Saturday, October 02, 2010

And Apathy Sets In

Somewhere, Jim Donnan is pissed off.

Flashback to the year 2000: UGA is a preseason Top 5 team. They lose All-SEC linebacker Boss Bailey on the the opening kickoff. In week two, South Carolina breaks a losing streak measured in years against the Dawgs as alleged All-SEC QB Quincy Carter completes almost as many passes to the Gamecocks as he does against the Dawgs. The Dawgs right the ship the next few games, and beat Tennessee for the first time in ten tries.

They lose to Florida in Jacksonville again, the third straight loss to the Gators.

The starting QB has an alleged injured throwing hand is out for the final two games of the year; the Dawgs lose in OT at Auburn, and then are beaten at home by Georgia Tech.

The Dawgs are 7-4, Donnan is fired, and all four losses come to bowl-bound teams.

I figure if ol' Donnan's been watching his former team the past few years, he might just be wondering "what does it take for the new guy to get a pink slip?"

UGA began 2008 as a preseason #1 in the land and it's been going downhill ever since.

Ok, that might be harsh. The reality is things have been slipping in some ways before then, and other areas have been exposed since.

Bama came into Athens in 2008 and exposed (among other things) that the strength and conditioning we so praised back in 2001 when mat drills came to Athens, isn't keeping up with the rest of the SEC. We haven't pushed around a non-terrible defense on the ground in years.

Willie Martinez as defense coordinator showed signs of a man promoted beyond his competency level as early as his first year on the job, but I was convinced he needed to go in the second half of the disastrous 2006 Tennessee game.

Now he's gone, and UGA has better defensive coaches, but precious little depth at defensive tackle.

The offense has been running the 90s FSU playbook for years, and when they had Knowshon and Stafford it didn't matter much. Without two 1st-round NFL picks at key positions, the offense is predictable and shut down by a shocking number of defenses.

So, the knee-jerk answer is: fire 'em all. But that's a huge risk. Sure, ditching a coach after a bad year, or even a disappointing year has worked before (notably for Bama and Florida). But there were also obvious upgrades for both schools at the time.

Let's say Richt can't right the ship, and the Dawgs go 5-7 or worse, and McGarity has to can him. Who's better that we can get (meaning: we're not hiring Pete Carroll away from Seattle, and just stop with the Jon Gruden and Bill Cowher talk, please)?

Coach Whitingham at Utah has taken the Utes back to a BCS game and took apart Bama more impressively than Urban's Gators did in 2008, but can he transition seamlessly to the SEC? And would he come?

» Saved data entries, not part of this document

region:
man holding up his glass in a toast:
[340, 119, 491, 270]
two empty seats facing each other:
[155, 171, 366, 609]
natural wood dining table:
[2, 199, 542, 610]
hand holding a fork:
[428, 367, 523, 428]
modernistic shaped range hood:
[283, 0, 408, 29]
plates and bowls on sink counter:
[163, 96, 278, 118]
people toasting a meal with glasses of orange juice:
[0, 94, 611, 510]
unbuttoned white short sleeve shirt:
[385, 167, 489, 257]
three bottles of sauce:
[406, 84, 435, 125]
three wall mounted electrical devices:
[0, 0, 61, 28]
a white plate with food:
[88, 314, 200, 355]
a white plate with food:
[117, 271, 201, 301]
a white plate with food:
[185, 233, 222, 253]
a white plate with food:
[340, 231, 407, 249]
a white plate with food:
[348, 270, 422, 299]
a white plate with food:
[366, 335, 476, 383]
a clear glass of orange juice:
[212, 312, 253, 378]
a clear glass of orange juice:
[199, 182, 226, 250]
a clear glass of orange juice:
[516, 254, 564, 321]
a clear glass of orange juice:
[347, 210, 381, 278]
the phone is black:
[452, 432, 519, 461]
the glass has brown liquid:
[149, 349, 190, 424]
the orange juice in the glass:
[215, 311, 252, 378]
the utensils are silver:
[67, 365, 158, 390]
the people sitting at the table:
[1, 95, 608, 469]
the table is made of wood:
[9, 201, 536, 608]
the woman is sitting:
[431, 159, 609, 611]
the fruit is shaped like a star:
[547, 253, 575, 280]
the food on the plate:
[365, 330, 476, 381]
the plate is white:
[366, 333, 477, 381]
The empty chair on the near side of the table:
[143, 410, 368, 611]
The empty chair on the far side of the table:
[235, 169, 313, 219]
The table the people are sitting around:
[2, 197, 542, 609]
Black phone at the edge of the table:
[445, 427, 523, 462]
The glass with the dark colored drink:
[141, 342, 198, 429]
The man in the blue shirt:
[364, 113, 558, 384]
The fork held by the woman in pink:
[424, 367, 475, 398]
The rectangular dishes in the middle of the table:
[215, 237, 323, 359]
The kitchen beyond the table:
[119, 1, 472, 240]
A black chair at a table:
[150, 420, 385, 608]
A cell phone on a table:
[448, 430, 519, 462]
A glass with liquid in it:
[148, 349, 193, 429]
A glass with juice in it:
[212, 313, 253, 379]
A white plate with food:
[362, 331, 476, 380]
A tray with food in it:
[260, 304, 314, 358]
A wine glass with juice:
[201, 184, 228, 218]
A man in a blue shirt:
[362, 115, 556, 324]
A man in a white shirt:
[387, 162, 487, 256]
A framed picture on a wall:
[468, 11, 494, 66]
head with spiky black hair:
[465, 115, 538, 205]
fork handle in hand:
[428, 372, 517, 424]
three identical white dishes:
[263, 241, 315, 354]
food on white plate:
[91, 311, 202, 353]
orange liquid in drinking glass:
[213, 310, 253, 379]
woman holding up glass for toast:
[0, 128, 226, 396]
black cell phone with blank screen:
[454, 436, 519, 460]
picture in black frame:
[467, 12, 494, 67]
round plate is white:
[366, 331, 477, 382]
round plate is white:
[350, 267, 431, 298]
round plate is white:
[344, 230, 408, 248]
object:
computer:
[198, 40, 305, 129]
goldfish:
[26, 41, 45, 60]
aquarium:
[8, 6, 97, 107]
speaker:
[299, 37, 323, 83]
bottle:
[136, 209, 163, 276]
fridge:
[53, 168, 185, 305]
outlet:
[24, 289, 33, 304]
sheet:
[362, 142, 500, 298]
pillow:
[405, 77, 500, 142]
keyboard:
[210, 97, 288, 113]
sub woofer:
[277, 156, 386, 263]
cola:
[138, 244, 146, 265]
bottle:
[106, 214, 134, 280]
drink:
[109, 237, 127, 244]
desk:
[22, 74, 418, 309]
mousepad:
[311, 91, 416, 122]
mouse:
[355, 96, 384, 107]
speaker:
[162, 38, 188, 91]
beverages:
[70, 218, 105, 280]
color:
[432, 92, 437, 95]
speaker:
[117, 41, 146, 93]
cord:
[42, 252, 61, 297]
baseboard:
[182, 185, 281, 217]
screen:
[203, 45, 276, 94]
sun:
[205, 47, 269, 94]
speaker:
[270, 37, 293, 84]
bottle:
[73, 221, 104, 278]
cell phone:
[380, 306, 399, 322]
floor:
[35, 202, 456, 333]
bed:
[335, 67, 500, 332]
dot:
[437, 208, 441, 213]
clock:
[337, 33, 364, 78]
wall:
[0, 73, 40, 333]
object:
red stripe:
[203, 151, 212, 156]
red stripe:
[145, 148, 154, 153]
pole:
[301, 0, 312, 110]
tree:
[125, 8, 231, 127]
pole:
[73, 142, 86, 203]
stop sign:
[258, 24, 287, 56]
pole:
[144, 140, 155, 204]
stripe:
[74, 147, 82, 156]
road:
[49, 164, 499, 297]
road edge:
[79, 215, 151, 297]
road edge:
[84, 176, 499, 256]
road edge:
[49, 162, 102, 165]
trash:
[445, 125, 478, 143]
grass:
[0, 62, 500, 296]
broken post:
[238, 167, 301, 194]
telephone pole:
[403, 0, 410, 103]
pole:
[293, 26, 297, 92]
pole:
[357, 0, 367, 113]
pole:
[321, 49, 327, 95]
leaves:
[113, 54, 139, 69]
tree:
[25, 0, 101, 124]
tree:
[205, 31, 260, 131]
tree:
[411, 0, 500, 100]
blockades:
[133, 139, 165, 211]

Would Will Muschamp give up the "head coach in waiting" at Texas--fanbase, financially, and resources/recruiting-wise the best job in the nation--to come to UGA?

How much of Kirby Smart's success is having Nick Saban to tell him "no, that blitz won't work, try this"?

I think the best hope for a quick turnaround for the Dawgs is some smaller coaching changes.
Keep the defensive staff intact (though perhaps Rodney Garnder's time has come.) Bring in some new blood for strength and conditioning. Bring in a runningbacks coach that wasn't in college 5 years ago. And either demote Bobo back to QB coach, or can him outright and bring in a skilled, creative offensive coordinator.

That could buy Richt a lot of time, but I think it might be harder for him than canning his friend Willie was last year, as he'll have to admit "my offense isn't working in the SEC anymore." Only that's not totally true. Play-action passing and a solid running game don't need to disappear, they just need more to be effective: the pistol formation, some 4- and 5-wide spread passing/running, and a playcaller that has the good sense not to send a 160 lb. rb up the middle. Repeatedly.

But things can't continue the way they've gone.